Evaluating the action itself against a fixed policy is fine. That is capability checking. Folding "alignment with stated intent" in as a co-equal MUST is where the model leaks back into the part of the system that was supposed to be independent of it. Policy has to live outside model influence or it is not policy, it is a suggestion the model gets a vote on.

The priority ordering gives the game away

Least-privilege scoping, arguably the single most effective structural control in the whole document, is a SHOULD. Runtime interception is a MUST.

So the thing closest to prevention is optional, and the thing that is reactive by construction is mandatory. That ordering is not an accident of drafting. It is the paradigm showing through.

The coverage claim outruns the requirements

The spec names eleven threat classes and states that a conformant system must address all of them. Then it gives you six mandatory requirements that are mostly interception plus receipts. How does intercept-and-log structurally defend against side-channel leakage, or memory poisoning, or environmental manipulation? It does not, not in a way the requirements compel. The coverage is asserted, not demonstrated. A buyer reading "designed to defend against all known classes of attack" will not notice the gap between the marketing surface and the enforceable core. That gap is the entire danger.

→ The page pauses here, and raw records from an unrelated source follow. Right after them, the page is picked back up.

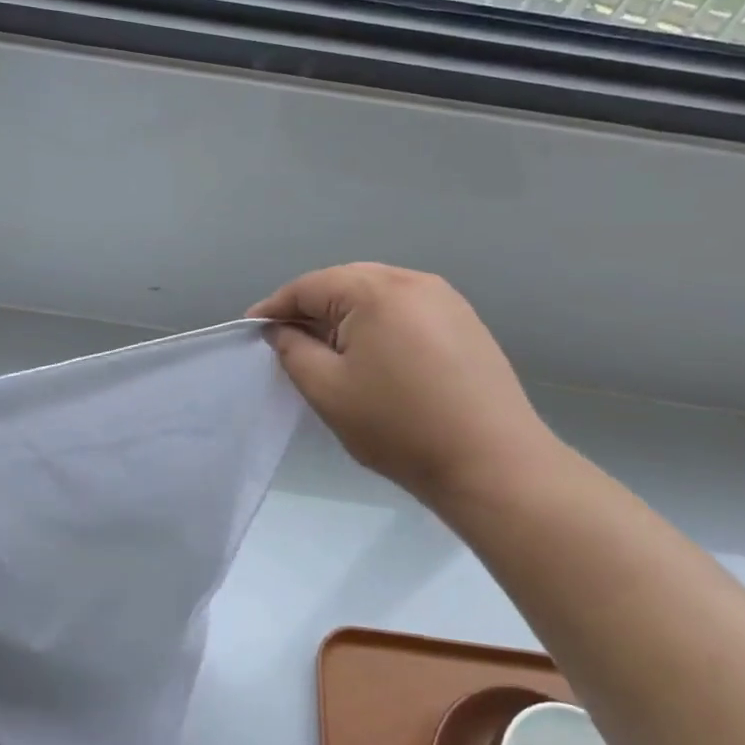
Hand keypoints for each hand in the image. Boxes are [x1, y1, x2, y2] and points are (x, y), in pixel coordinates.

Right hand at [249, 264, 560, 510]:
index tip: (251, 330)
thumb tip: (281, 329)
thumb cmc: (399, 427)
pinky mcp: (465, 322)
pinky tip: (374, 355)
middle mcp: (413, 280)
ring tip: (328, 349)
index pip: (309, 286)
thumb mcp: (327, 390)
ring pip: (377, 293)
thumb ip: (293, 350)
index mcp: (376, 290)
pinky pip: (406, 309)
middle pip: (344, 282)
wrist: (493, 464)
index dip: (275, 308)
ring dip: (345, 315)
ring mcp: (446, 299)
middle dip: (311, 308)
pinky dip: (379, 323)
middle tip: (287, 341)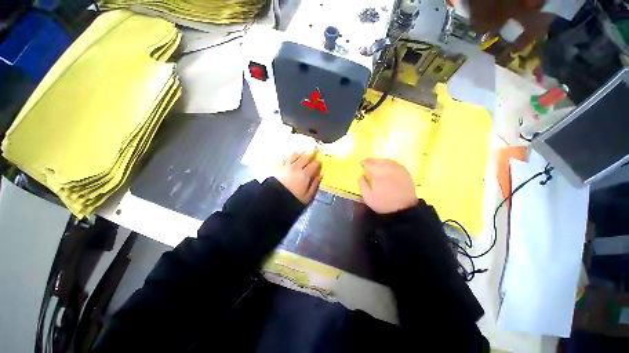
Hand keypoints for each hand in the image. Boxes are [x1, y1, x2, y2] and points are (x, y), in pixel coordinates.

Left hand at [275, 149, 321, 203]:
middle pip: (305, 156)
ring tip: (304, 151)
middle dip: (311, 152)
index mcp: (304, 175)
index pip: (314, 165)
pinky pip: (285, 157)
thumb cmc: (291, 200)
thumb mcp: (307, 196)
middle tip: (315, 148)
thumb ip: (315, 185)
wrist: (272, 201)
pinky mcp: (278, 167)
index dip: (318, 162)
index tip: (320, 162)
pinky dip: (290, 155)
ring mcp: (286, 166)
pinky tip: (291, 155)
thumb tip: (320, 175)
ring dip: (301, 152)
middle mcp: (296, 167)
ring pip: (295, 155)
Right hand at [357, 158, 417, 213]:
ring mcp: (398, 169)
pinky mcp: (406, 173)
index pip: (369, 163)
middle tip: (368, 162)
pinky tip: (388, 168)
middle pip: (379, 160)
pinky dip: (390, 164)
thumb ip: (362, 184)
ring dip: (381, 161)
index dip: (364, 162)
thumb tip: (360, 176)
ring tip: (377, 164)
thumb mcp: (368, 196)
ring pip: (388, 161)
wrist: (404, 209)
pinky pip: (396, 164)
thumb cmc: (384, 203)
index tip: (361, 163)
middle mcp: (389, 167)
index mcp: (378, 172)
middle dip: (372, 161)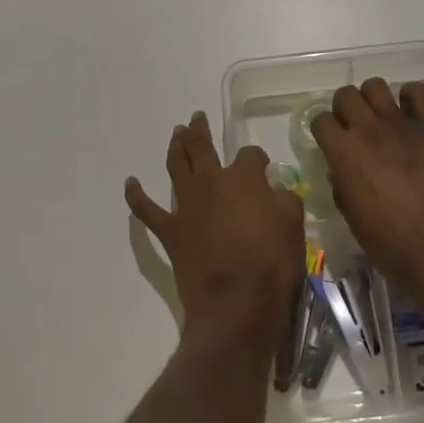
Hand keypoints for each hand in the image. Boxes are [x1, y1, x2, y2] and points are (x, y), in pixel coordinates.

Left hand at [126, 111, 304, 348]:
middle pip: (202, 147)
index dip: (257, 158)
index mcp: (244, 178)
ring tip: (176, 134)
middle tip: (196, 118)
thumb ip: (285, 202)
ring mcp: (187, 205)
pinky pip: (147, 210)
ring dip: (175, 147)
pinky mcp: (171, 232)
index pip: (250, 155)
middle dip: (200, 130)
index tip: (262, 167)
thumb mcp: (293, 228)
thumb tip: (277, 191)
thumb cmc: (271, 264)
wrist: (236, 304)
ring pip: (176, 166)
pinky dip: (137, 196)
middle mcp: (211, 182)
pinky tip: (131, 183)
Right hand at [311, 80, 423, 296]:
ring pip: (376, 86)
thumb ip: (341, 184)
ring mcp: (401, 125)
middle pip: (346, 95)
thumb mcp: (351, 216)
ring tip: (381, 117)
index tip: (330, 140)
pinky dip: (411, 97)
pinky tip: (410, 114)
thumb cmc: (389, 243)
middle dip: (345, 108)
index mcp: (343, 153)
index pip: (320, 119)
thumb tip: (342, 168)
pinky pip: (418, 92)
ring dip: (373, 99)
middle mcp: (368, 130)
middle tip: (354, 127)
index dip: (323, 129)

It gets worse in the architecture section, which blesses SDK instrumentation that may not intercept non-instrumented paths, and vendor integration whose coverage depends on the vendor. Both contradict the non-negotiable "no action may bypass" requirement on the same page. You can ship a known bypass and still claim the requirement that forbids bypasses.

Why this is worse than no standard

Conformance here is a self-assembled evidence package and a roughly two-week review. In regulated procurement that badge becomes a line item, and once it is a line item, every vendor optimizes to earn it. You get an industry of conformant-but-reactive products and a buyer population that believes the box is checked. False confidence in a safety-critical context is worse than acknowledged ignorance, because ignorance at least keeps people cautious.

And a standard does one more thing a whitepaper does not: it freezes a vocabulary. Once a respected body blesses a category, every better paradigm has to fight the incumbent definition before it can even be heard. Premature standardization of the reactive model does not just describe a local optimum. It ossifies one.

What a standard should encode

If you are going to standardize agent security, standardize prevention, not interception. Make dangerous actions inexpressible rather than catchable. Keep the gate a structurally independent phase the model cannot influence. Push enforcement to construction time and make it verifiable, instead of leaning on a runtime evaluator guessing at intent. Keep the audit layer, it is good, but be honest that it is the record, not the lock.

That is the line we have tried to take with OATS: prevention first, independent enforcement, audit as evidence rather than protection. The point of this post is not the alternative spec. The point is the failure mode. The most dangerous specification is not the one that admits it is unfinished. It is the one that looks finished, gets adopted, and turns out to have standardized the thing we should have been trying to replace.